Questa mappa redatta da un agrimensore è assolutamente interessante perché "prova" per una lite giudiziaria (disegnata cioè da un equivalente del moderno CTU) e quindi sostanzialmente veritiera sullo stato dei luoghi nel XIX secolo.
In alto è possibile vedere il Santuario della Madonna del Granato con le due strade da cui era possibile arrivarvi.
Una è quella, tutt'ora esistente, cioè Via Sferracavallo, che partendo dalla SS 166, in località Vuccolo Maiorano, arriva in cima al Monte Calpazio, innestandosi in Via Francesco Crispi.
Sul versante mare del Monte Calpazio oggi vi è l'altro ramo della Sferracavallo, che parte dalla piazzetta e si immette sulla SS 13a (per capire dove è l'edicola della Madonna del Granato). Anticamente invece vi era un'altra strada che come possiamo vedere seguiva un percorso un po' diverso.
Sul Capodifiume possiamo vedere uno dei mulini che allora sorgevano sul corso del fiume, quello in cui oggi si svolge una attività di ristorazione.
Più in alto su quella che era l'antica via per il Cilento, cioè più o meno l'attuale SP 318, vi è un edificio esistente tutt'ora, ma irriconoscibile, che difficilmente farebbe immaginare essere così antico: l'antica Taverna del Conte.
Era qui che secondo un decreto del 1567 era concesso al feudatario della Contea di Capaccio il diritto di riscuotere la “Pandetta seu Tariffa”, cioè il pedaggio che doveva pagare chi percorreva la Via per il Cilento. Questa era una delle tre vie che attraversavano la piana capaccese da nord a sud. Una era costiera, più un sentiero che una via, ma scarsamente usata, perché prossima alle zone impaludate. Partiva dalla torre costiera del Sele, attraversava lo spazio tra la riva e l'acquitrino detto Sele Morto, per giungere all'altra torre sul lido di Paestum e quindi risalire verso l'antica città. Probabilmente in uso da chi prestava servizio presso le torri di guardia e da pescatori o forse connessa con l'antico Portus Maris, che secondo alcuni era alla foce del Sele in quello che era detto Lago Paolino e poi Sele Morto.
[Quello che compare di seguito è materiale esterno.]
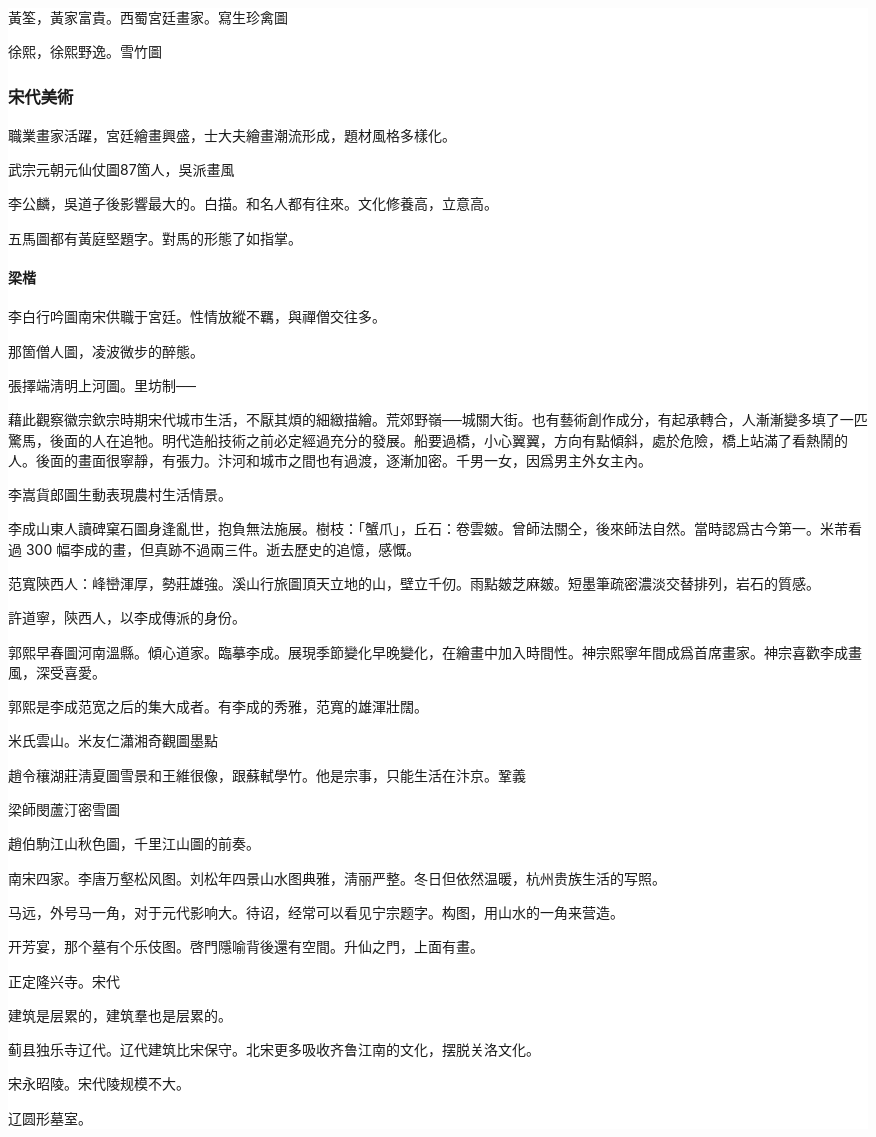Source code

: 黃筌，黃家富貴。西蜀宮廷畫家。<v>寫生珍禽圖</v>

徐熙，徐熙野逸。<v>雪竹圖</v>

### 宋代美術

職業畫家活躍，宮廷繪畫興盛，士大夫繪畫潮流形成，題材風格多樣化。

武宗元<v>朝元仙仗圖</v>87箇人，吳派畫風

李公麟，吳道子後影響最大的。白描。和名人都有往來。文化修養高，立意高。

<v>五馬圖</v>都有黃庭堅題字。對馬的形態了如指掌。

#### 梁楷

<v>李白行吟圖</v>南宋供職于宮廷。性情放縱不羈，與禪僧交往多。

那箇僧人圖，凌波微步的醉態。

張擇端<v>淸明上河圖</v>。里坊制──

藉此觀察徽宗欽宗時期宋代城市生活，不厭其煩的細緻描繪。荒郊野嶺──城關大街。也有藝術創作成分，有起承轉合，人漸漸變多填了一匹驚馬，後面的人在追牠。明代造船技術之前必定經過充分的發展。船要過橋，小心翼翼，方向有點傾斜，處於危險，橋上站滿了看熱鬧的人。後面的畫面很寧靜，有張力。汴河和城市之間也有過渡，逐漸加密。千男一女，因爲男主外女主內。

李嵩<v>貨郎圖</v>生動表現農村生活情景。



李成山東人<v>讀碑窠石圖</v>身逢亂世，抱負無法施展。樹枝：「蟹爪」，丘石：卷雲皴。曾師法關仝，後來師法自然。當時認爲古今第一。米芾看過 300 幅李成的畫，但真跡不過兩三件。逝去歷史的追憶，感慨。

范寬陝西人：峰巒渾厚，勢莊雄強。<v>溪山行旅圖</v>頂天立地的山，壁立千仞。雨點皴芝麻皴。短墨筆疏密濃淡交替排列，岩石的質感。

許道寧，陝西人，以李成傳派的身份。

郭熙<v>早春圖</v>河南溫縣。傾心道家。臨摹李成。展現季節變化早晚變化，在繪畫中加入時間性。神宗熙寧年間成爲首席畫家。神宗喜歡李成畫風，深受喜愛。

郭熙是李成范宽之后的集大成者。有李成的秀雅，范寬的雄渾壯闊。

米氏雲山。米友仁<v>瀟湘奇觀圖</v>墨點

趙令穰<v>湖莊淸夏圖</v>雪景和王維很像，跟蘇軾學竹。他是宗事，只能生活在汴京。鞏義

梁師閔<v>蘆汀密雪圖</v>

趙伯駒<v>江山秋色圖</v>，千里江山圖的前奏。

南宋四家。李唐<v>万壑松风图</v>。刘松年<v>四景山水图</v>典雅，淸丽严整。冬日但依然温暖，杭州贵族生活的写照。

马远，外号马一角，对于元代影响大。待诏，经常可以看见宁宗题字。构图，用山水的一角来营造。

开芳宴，那个墓有个乐伎图。啓門隱喻背後還有空間。升仙之門，上面有畫。

正定隆兴寺。宋代

建筑是层累的，建筑羣也是层累的。

蓟县独乐寺辽代。辽代建筑比宋保守。北宋更多吸收齐鲁江南的文化，摆脱关洛文化。

宋永昭陵。宋代陵规模不大。

辽圆形墓室。
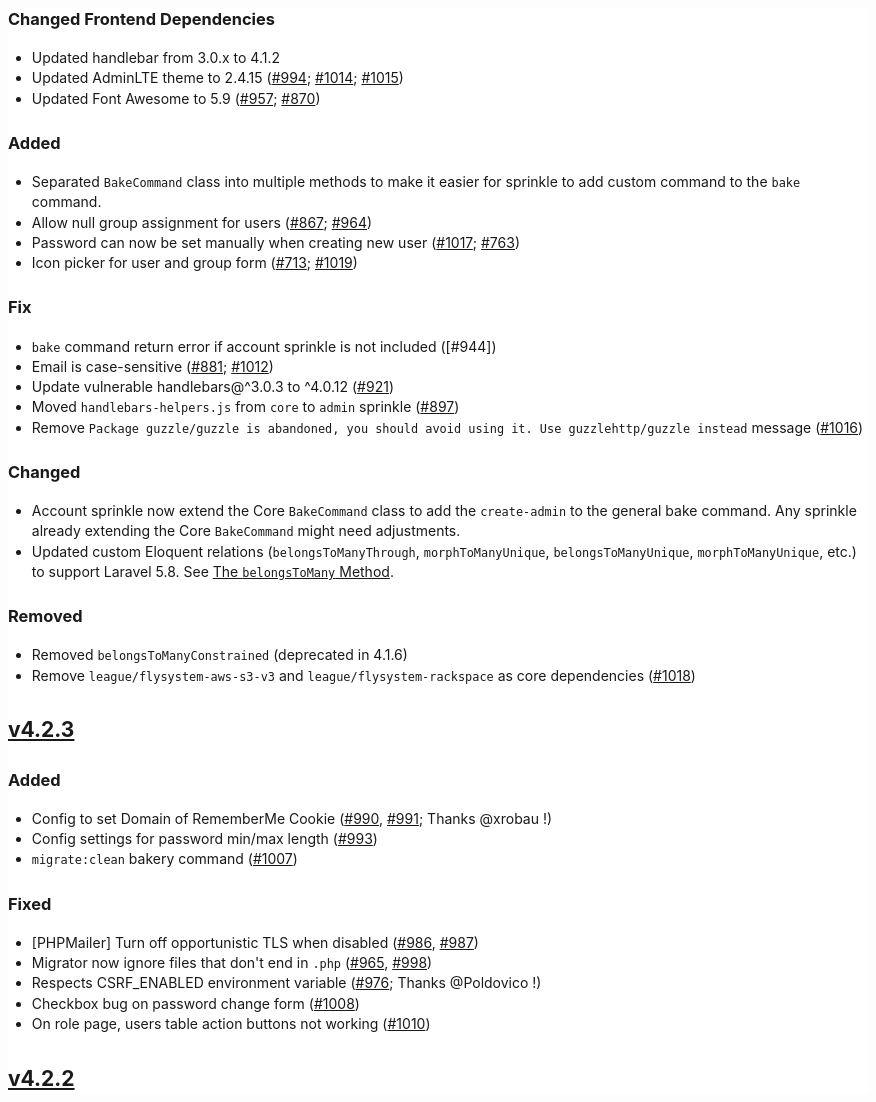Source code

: ### Changed Frontend Dependencies
- Updated handlebar from 3.0.x to 4.1.2
- Updated AdminLTE theme to 2.4.15 ([#994]; [#1014]; [#1015])
- Updated Font Awesome to 5.9 ([#957]; [#870])

### Added
- Separated `BakeCommand` class into multiple methods to make it easier for sprinkle to add custom command to the `bake` command.
- Allow null group assignment for users ([#867]; [#964])
- Password can now be set manually when creating new user ([#1017]; [#763])
- Icon picker for user and group form ([#713]; [#1019])

### Fix
- `bake` command return error if account sprinkle is not included ([#944])
- Email is case-sensitive ([#881]; [#1012])
- Update vulnerable handlebars@^3.0.3 to ^4.0.12 ([#921])
- Moved `handlebars-helpers.js` from `core` to `admin` sprinkle ([#897])
- Remove `Package guzzle/guzzle is abandoned, you should avoid using it. Use guzzlehttp/guzzle instead` message ([#1016])

### Changed
- Account sprinkle now extend the Core `BakeCommand` class to add the `create-admin` to the general bake command. Any sprinkle already extending the Core `BakeCommand` might need adjustments.
- Updated custom Eloquent relations (`belongsToManyThrough`, `morphToManyUnique`, `belongsToManyUnique`, `morphToManyUnique`, etc.) to support Laravel 5.8. See [The `belongsToMany` Method](https://laravel.com/docs/5.5/upgrade#upgrade-5.5.0).

### Removed
- Removed `belongsToManyConstrained` (deprecated in 4.1.6)
- Remove `league/flysystem-aws-s3-v3` and `league/flysystem-rackspace` as core dependencies ([#1018])

## [v4.2.3]

### Added
- Config to set Domain of RememberMe Cookie ([#990], [#991]; Thanks @xrobau !)
- Config settings for password min/max length ([#993])
- `migrate:clean` bakery command ([#1007])

### Fixed
- [PHPMailer] Turn off opportunistic TLS when disabled ([#986], [#987])
- Migrator now ignore files that don't end in `.php` ([#965], [#998])
- Respects CSRF_ENABLED environment variable ([#976]; Thanks @Poldovico !)
- Checkbox bug on password change form ([#1008])
- On role page, users table action buttons not working ([#1010])

## [v4.2.2]


[#653]: https://github.com/userfrosting/UserFrosting/issues/653
[#713]: https://github.com/userfrosting/UserFrosting/issues/713
[#718]: https://github.com/userfrosting/UserFrosting/issues/718
[#763]: https://github.com/userfrosting/UserFrosting/issues/763
[#793]: https://github.com/userfrosting/UserFrosting/issues/793
[#795]: https://github.com/userfrosting/UserFrosting/issues/795
[#808]: https://github.com/userfrosting/UserFrosting/issues/808
[#826]: https://github.com/userfrosting/UserFrosting/issues/826
[#829]: https://github.com/userfrosting/UserFrosting/issues/829
[#833]: https://github.com/userfrosting/UserFrosting/issues/833
[#838]: https://github.com/userfrosting/UserFrosting/issues/838
[#850]: https://github.com/userfrosting/UserFrosting/issues/850
[#853]: https://github.com/userfrosting/UserFrosting/issues/853
[#854]: https://github.com/userfrosting/UserFrosting/issues/854
[#867]: https://github.com/userfrosting/UserFrosting/issues/867
[#869]: https://github.com/userfrosting/UserFrosting/issues/869
[#870]: https://github.com/userfrosting/UserFrosting/issues/870
[#872]: https://github.com/userfrosting/UserFrosting/issues/872
[#881]: https://github.com/userfrosting/UserFrosting/issues/881
[#888]: https://github.com/userfrosting/UserFrosting/issues/888
[#893]: https://github.com/userfrosting/UserFrosting/issues/893
[#897]: https://github.com/userfrosting/UserFrosting/issues/897
[#919]: https://github.com/userfrosting/UserFrosting/issues/919
[#921]: https://github.com/userfrosting/UserFrosting/issues/921
[#940]: https://github.com/userfrosting/UserFrosting/issues/940
[#950]: https://github.com/userfrosting/UserFrosting/issues/950
[#951]: https://github.com/userfrosting/UserFrosting/issues/951
[#952]: https://github.com/userfrosting/UserFrosting/issues/952
[#953]: https://github.com/userfrosting/UserFrosting/issues/953
[#957]: https://github.com/userfrosting/UserFrosting/issues/957
[#958]: https://github.com/userfrosting/UserFrosting/issues/958
[#963]: https://github.com/userfrosting/UserFrosting/issues/963
[#964]: https://github.com/userfrosting/UserFrosting/issues/964
[#965]: https://github.com/userfrosting/UserFrosting/issues/965
[#968]: https://github.com/userfrosting/UserFrosting/issues/968
[#976]: https://github.com/userfrosting/UserFrosting/issues/976
[#981]: https://github.com/userfrosting/UserFrosting/issues/981
[#982]: https://github.com/userfrosting/UserFrosting/issues/982
[#983]: https://github.com/userfrosting/UserFrosting/issues/983
[#986]: https://github.com/userfrosting/UserFrosting/issues/986
[#987]: https://github.com/userfrosting/UserFrosting/issues/987
[#990]: https://github.com/userfrosting/UserFrosting/issues/990
[#991]: https://github.com/userfrosting/UserFrosting/issues/991
[#993]: https://github.com/userfrosting/UserFrosting/issues/993
[#994]: https://github.com/userfrosting/UserFrosting/issues/994
[#998]: https://github.com/userfrosting/UserFrosting/issues/998
[#1007]: https://github.com/userfrosting/UserFrosting/issues/1007
[#1008]: https://github.com/userfrosting/UserFrosting/issues/1008
[#1010]: https://github.com/userfrosting/UserFrosting/issues/1010
[#1012]: https://github.com/userfrosting/UserFrosting/issues/1012
[#1014]: https://github.com/userfrosting/UserFrosting/issues/1014
[#1015]: https://github.com/userfrosting/UserFrosting/issues/1015
[#1016]: https://github.com/userfrosting/UserFrosting/issues/1016
[#1017]: https://github.com/userfrosting/UserFrosting/issues/1017
[#1018]: https://github.com/userfrosting/UserFrosting/issues/1018
[#1019]: https://github.com/userfrosting/UserFrosting/issues/1019
[#1023]: https://github.com/userfrosting/UserFrosting/issues/1023
[#1027]: https://github.com/userfrosting/UserFrosting/issues/1027
[#1028]: https://github.com/userfrosting/UserFrosting/issues/1028
[#1030]: https://github.com/userfrosting/UserFrosting/issues/1030
[#1033]: https://github.com/userfrosting/UserFrosting/issues/1033
[#1034]: https://github.com/userfrosting/UserFrosting/issues/1034
[#1035]: https://github.com/userfrosting/UserFrosting/issues/1035
[#1036]: https://github.com/userfrosting/UserFrosting/issues/1036
[#1038]: https://github.com/userfrosting/UserFrosting/issues/1038
[#1039]: https://github.com/userfrosting/UserFrosting/issues/1039
[#1041]: https://github.com/userfrosting/UserFrosting/issues/1041
[#1042]: https://github.com/userfrosting/UserFrosting/issues/1042
[#1045]: https://github.com/userfrosting/UserFrosting/issues/1045
[#1050]: https://github.com/userfrosting/UserFrosting/issues/1050
[#1056]: https://github.com/userfrosting/UserFrosting/issues/1056
[#1057]: https://github.com/userfrosting/UserFrosting/issues/1057
[#1061]: https://github.com/userfrosting/UserFrosting/issues/1061
[#1062]: https://github.com/userfrosting/UserFrosting/issues/1062
[#1068]: https://github.com/userfrosting/UserFrosting/issues/1068
[#1073]: https://github.com/userfrosting/UserFrosting/issues/1073
[#1078]: https://github.com/userfrosting/UserFrosting/issues/1078
[#1087]: https://github.com/userfrosting/UserFrosting/issues/1087
[#1092]: https://github.com/userfrosting/UserFrosting/issues/1092
[#1107]: https://github.com/userfrosting/UserFrosting/pull/1107
[#1109]: https://github.com/userfrosting/UserFrosting/pull/1109
[#1114]: https://github.com/userfrosting/UserFrosting/pull/1114
[#1126]: https://github.com/userfrosting/UserFrosting/pull/1126
[#1128]: https://github.com/userfrosting/UserFrosting/pull/1128
[#1117]: https://github.com/userfrosting/UserFrosting/issues/1117
[#1138]: https://github.com/userfrosting/UserFrosting/pull/1138
[#1124]: https://github.com/userfrosting/UserFrosting/pull/1124
[#1121]: https://github.com/userfrosting/UserFrosting/pull/1121
[#1077]: https://github.com/userfrosting/UserFrosting/pull/1077
[#1133]: https://github.com/userfrosting/UserFrosting/issues/1133
[#1085]: https://github.com/userfrosting/UserFrosting/pull/1085
[v4.2.0]: https://github.com/userfrosting/UserFrosting/compare/v4.1.22...v4.2.0
[v4.2.1]: https://github.com/userfrosting/UserFrosting/compare/v4.2.0...v.4.2.1
[v4.2.2]: https://github.com/userfrosting/UserFrosting/compare/v.4.2.1...v4.2.2
[v4.2.3]: https://github.com/userfrosting/UserFrosting/compare/v4.2.2...v4.2.3
[v4.3.0]: https://github.com/userfrosting/UserFrosting/compare/v4.2.3...v4.3.0
[v4.3.1]: https://github.com/userfrosting/UserFrosting/compare/v4.3.0...v4.3.1
[v4.3.2]: https://github.com/userfrosting/UserFrosting/compare/v4.3.1...v4.3.2
[v4.3.3]: https://github.com/userfrosting/UserFrosting/compare/v4.3.2...v4.3.3
[v4.4.0]: https://github.com/userfrosting/UserFrosting/compare/v4.3.3...v4.4.0
[v4.4.1]: https://github.com/userfrosting/UserFrosting/compare/v4.4.0...v4.4.1
[v4.4.2]: https://github.com/userfrosting/UserFrosting/compare/v4.4.1...v4.4.2
[v4.4.3]: https://github.com/userfrosting/UserFrosting/compare/v4.4.2...v4.4.3
[v4.4.4]: https://github.com/userfrosting/UserFrosting/compare/v4.4.3...v4.4.4
[v4.4.5]: https://github.com/userfrosting/UserFrosting/compare/v4.4.4...v4.4.5
[v4.5.0]: https://github.com/userfrosting/UserFrosting/compare/v4.4.5...v4.5.0
[v4.5.1]: https://github.com/userfrosting/UserFrosting/compare/v4.5.0...v4.5.1
[v4.6.0]: https://github.com/userfrosting/UserFrosting/compare/v4.5.0...v4.6.0
[v4.6.1]: https://github.com/userfrosting/UserFrosting/compare/v4.6.0...v4.6.1
[v4.6.2]: https://github.com/userfrosting/UserFrosting/compare/v4.6.1...v4.6.2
Quella mediana, partiva con la Cilentana dall'approdo della scafa e giunta al Barizzo si disgiungeva dall'altra puntando verso Paestum. La più importante e trafficata, ma anche la più antica, era proprio la Via per il Cilento, che costeggiava la piana ai piedi dei rilievi collinari. Questa era quella più sicura anche rispetto al pericolo di un possibile contagio malarico (mal-aria).
Non è un caso quindi che il decreto del 1567 imponesse che proprio su questa strada e “proprio nella taverna e non in altro luogo” gli uomini del Conte di Capaccio dovessero riscuotere il pedaggio. Appresso la Taverna del Conte a Capodifiume, si trovava dopo quasi due chilometri la “Taverna di Giancesare” , la cui memoria sopravvive nell'omonimo toponimo locale. Non caso, a mia opinione, nei pressi di entrambe le taverne erano presenti delle fonti di acqua potabile, utili per dissetare dopo il lungo tragitto uomini ed animali.
A proposito... avete capito quale è l'attuale edificio che anticamente svolgeva la funzione di taverna?